Even though the church bombing takes up fewer than eight pages of the story, Curtis' message is clear: race is a fundamental part of a person's history, family life, and identity; it cannot be ignored. I think this is an important message for me as a teacher as well. In the past, I have chosen to deal with race by being colorblind and this has not always been the best approach. Once, after a lesson on the Atlantic slave trade, one of my African American students came to me upset at the use of the word "Negro" in a primary source and, defensively, I brushed it off as "history." I wish I could go back and change that conversation to one about her own struggles with racial identity in an almost all-white private school. Decades after the Civil Rights Movement, race still has transformative power in the lives of young adolescents and it is a topic that needs to be discussed in the classroom, with or without a book like The Watsons Go to Birmingham to serve as a catalyst for this conversation.

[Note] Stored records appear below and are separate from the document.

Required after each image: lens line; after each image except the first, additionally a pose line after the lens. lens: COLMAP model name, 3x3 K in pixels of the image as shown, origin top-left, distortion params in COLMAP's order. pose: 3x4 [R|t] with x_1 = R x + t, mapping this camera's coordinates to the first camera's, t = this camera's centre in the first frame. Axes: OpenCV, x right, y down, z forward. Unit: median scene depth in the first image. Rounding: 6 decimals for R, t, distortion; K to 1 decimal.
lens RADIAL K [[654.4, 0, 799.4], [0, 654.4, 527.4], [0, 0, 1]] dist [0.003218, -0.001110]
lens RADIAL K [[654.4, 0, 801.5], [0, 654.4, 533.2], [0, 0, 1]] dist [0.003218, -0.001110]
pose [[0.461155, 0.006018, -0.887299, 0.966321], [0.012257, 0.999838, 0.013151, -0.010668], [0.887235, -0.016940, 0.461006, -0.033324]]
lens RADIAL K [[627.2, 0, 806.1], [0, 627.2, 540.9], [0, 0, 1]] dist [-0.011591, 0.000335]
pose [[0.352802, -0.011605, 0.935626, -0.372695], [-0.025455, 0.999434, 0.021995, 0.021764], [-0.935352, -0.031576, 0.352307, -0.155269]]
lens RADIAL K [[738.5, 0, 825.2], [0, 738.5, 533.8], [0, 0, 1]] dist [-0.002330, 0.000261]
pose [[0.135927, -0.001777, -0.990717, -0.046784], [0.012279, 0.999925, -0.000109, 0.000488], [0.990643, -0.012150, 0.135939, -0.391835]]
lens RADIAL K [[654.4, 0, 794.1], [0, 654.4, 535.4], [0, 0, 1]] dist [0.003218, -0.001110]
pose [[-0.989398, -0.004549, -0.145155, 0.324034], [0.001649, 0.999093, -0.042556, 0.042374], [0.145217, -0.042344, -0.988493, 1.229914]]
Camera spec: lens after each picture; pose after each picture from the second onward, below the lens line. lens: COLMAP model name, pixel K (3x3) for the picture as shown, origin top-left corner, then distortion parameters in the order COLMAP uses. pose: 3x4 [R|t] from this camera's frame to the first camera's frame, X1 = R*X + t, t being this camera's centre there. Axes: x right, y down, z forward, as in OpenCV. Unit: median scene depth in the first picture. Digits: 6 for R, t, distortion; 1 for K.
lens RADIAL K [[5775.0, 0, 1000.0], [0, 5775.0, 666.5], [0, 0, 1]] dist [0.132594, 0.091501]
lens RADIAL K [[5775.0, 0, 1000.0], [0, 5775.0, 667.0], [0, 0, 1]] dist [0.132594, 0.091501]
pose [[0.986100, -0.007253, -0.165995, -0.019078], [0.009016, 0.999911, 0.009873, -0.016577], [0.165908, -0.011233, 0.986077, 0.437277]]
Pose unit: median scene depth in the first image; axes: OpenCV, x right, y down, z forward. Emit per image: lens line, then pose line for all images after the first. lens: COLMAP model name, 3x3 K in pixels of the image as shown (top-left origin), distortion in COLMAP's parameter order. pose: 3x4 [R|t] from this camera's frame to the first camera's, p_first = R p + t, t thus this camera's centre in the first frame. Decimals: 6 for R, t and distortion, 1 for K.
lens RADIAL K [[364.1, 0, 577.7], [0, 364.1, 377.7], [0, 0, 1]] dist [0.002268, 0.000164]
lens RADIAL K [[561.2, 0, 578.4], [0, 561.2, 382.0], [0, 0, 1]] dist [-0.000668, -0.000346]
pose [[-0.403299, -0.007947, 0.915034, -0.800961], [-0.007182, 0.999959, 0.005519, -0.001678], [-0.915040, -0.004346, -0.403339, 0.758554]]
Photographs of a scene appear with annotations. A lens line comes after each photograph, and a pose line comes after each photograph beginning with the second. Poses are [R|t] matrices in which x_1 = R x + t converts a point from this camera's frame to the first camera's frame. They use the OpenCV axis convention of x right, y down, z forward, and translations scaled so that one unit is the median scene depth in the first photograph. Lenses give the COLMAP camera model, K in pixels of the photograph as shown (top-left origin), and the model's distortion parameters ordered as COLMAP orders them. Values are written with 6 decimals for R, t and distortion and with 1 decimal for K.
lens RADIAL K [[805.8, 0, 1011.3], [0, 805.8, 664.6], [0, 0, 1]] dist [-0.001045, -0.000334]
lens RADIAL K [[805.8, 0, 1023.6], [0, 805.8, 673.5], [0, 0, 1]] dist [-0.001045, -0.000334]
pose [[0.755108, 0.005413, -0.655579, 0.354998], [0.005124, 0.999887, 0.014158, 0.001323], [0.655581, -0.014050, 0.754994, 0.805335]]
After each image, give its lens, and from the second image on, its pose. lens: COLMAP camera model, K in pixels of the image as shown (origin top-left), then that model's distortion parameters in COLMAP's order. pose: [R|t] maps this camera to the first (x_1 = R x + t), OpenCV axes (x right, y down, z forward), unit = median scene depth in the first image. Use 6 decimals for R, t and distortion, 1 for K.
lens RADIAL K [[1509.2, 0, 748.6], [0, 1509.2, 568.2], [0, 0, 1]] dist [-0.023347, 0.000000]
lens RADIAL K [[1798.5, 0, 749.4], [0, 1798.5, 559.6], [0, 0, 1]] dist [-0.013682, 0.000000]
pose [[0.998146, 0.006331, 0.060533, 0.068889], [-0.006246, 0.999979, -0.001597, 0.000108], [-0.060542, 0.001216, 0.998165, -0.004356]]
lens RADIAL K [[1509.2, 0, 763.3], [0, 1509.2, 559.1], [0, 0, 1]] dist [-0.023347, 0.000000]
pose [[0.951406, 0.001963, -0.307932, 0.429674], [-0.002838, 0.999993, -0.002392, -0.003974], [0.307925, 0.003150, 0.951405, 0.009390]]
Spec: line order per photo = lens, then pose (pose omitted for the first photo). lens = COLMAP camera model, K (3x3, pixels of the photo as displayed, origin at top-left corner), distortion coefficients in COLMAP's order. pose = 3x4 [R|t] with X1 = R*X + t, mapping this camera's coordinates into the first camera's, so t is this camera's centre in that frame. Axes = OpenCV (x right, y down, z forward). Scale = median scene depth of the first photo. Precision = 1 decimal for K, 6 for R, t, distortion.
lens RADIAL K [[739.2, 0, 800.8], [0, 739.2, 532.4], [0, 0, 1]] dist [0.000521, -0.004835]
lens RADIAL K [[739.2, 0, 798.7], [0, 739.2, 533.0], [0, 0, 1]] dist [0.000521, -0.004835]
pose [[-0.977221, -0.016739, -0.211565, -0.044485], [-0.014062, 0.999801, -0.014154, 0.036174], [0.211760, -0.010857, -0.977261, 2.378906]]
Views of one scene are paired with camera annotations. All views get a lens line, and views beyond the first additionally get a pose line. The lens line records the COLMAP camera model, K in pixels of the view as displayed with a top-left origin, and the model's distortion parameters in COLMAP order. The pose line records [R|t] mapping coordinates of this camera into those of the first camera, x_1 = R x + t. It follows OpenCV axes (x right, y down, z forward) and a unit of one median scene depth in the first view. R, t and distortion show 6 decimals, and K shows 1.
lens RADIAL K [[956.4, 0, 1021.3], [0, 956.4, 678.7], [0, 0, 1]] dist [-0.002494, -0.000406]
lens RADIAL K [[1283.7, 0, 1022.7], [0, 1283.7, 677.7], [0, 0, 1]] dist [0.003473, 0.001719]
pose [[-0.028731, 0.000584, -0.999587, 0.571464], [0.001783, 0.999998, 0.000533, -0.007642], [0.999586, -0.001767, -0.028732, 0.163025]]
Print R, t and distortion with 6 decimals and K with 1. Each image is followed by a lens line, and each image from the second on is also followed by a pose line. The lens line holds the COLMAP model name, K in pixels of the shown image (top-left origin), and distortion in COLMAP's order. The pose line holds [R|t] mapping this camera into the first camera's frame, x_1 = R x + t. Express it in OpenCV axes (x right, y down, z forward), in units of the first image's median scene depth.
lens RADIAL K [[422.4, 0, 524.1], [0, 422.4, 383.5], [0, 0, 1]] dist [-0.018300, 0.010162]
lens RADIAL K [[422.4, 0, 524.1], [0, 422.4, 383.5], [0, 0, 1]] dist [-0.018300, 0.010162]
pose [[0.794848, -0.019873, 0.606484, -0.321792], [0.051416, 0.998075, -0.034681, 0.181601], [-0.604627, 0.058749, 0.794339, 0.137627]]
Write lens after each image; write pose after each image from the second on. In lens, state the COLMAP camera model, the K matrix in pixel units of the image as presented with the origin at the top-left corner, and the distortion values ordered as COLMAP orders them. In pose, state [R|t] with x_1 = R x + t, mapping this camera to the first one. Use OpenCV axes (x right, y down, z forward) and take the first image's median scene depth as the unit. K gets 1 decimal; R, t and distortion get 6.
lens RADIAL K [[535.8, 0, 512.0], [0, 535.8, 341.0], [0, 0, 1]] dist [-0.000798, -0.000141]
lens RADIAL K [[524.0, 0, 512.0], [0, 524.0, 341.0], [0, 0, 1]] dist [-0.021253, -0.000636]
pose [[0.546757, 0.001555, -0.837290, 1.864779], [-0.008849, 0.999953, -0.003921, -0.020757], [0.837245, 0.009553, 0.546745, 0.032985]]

Jess, we had an interesting conversation in our Urban Seminar last year about being "colorblind" toward race. I think you brought up a great point that race cannot be ignored. If we are to ignore our past, we cannot move toward an understanding and acceptance of each other. I think we have all had a similar experience as you mentioned above. As teachers in our generation, we must strive acknowledge the past and change the future. (And if we don't get it perfect, forgive ourselves along the way.)